#### SELECTED TEXT
§

Prove 1 is not the largest integer? This proof looks extremely flawed, but I'm new to proofs so I'm not completely sure what is allowed and what isn't. Here it is:
Let $n$ be the largest positive integer. Then $n$ must be $\geq 1$. Multiplying both sides of the inequality gives $n^2\geq n$. But, because $n$ is the largest possible integer, we also have $n^2\leq n$, meaning $n^2=n$. Dividing both sides by $n$ gives us $n = 1$.
I'm guessing it has something to do with the $\geq$ sign at the beginning. After all, if $n$ is the largest possible integer, then $n > 1$. But there's also the fact that there is no largest integer. So if I just added "$2 > 1$" to the end of the proof, wouldn't that disprove $1$ being the largest integer?
 A: The prove flawed in its very first line.
Let $ n $ be the largest positive integer.
How do you know a largest positive integer exists at all?
A proper proof involves a definition of integer. Without that there is no hope for a proof.
As Stephen Hawking put it, 'god created the integers', so it is actually kind of hard to have a definition of integer. 
Let's start with something simpler called inductive numbers.
The set of inductive numbers $ I $ is defined as follow:
$ 1 \in I $
If $ n \in I $, then $ n + 1 \in I $.
To give the set an ordering, we define $ n + 1 > n $.
So now it is possible to create a proof that 1 is not the greatest positive integer.
1 + 1 = 2 is by definition in I and is larger than 1, so it is not the greatest positive integer.
I greatly simplified this by picking a very convenient definition. But hopefully this does point out that without a definition of integer you can't really prove anything about your proposition.
For your reference, I found this definition of integer on proof wiki.
https://proofwiki.org/wiki/Definition:Integer

§

#### STORED DATA
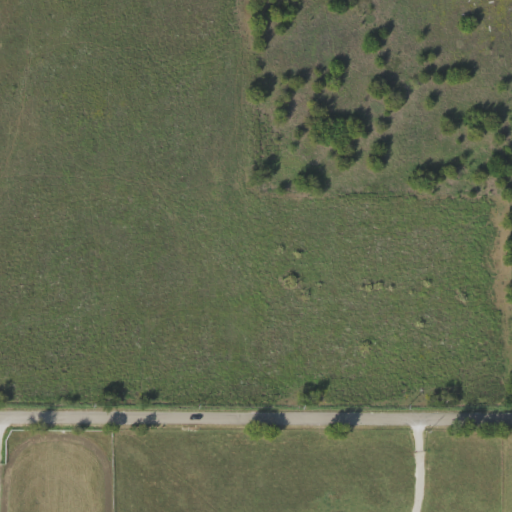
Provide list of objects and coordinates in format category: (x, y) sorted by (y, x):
road: (255, 417)
road: (1, 441)
road: (419, 464)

§

#### THE PROBLEM
Reproduce the passage of the proof thread between "Let $ n $ be" and "1 is not the greatest positive integer.", inclusive, substituting "successor numbers" for every "inductive numbers".

#### EXERCISE RESPONSE
Let $ n $ be the largest positive integer.
How do you know a largest positive integer exists at all?
A proper proof involves a definition of integer. Without that there is no hope for a proof.
As Stephen Hawking put it, 'god created the integers', so it is actually kind of hard to have a definition of integer. 
Let's start with something simpler called successor numbers.
The set of successor numbers $ I $ is defined as follow:
$ 1 \in I $
If $ n \in I $, then $ n + 1 \in I $.
To give the set an ordering, we define $ n + 1 > n $.
So now it is possible to create a proof that 1 is not the greatest positive integer.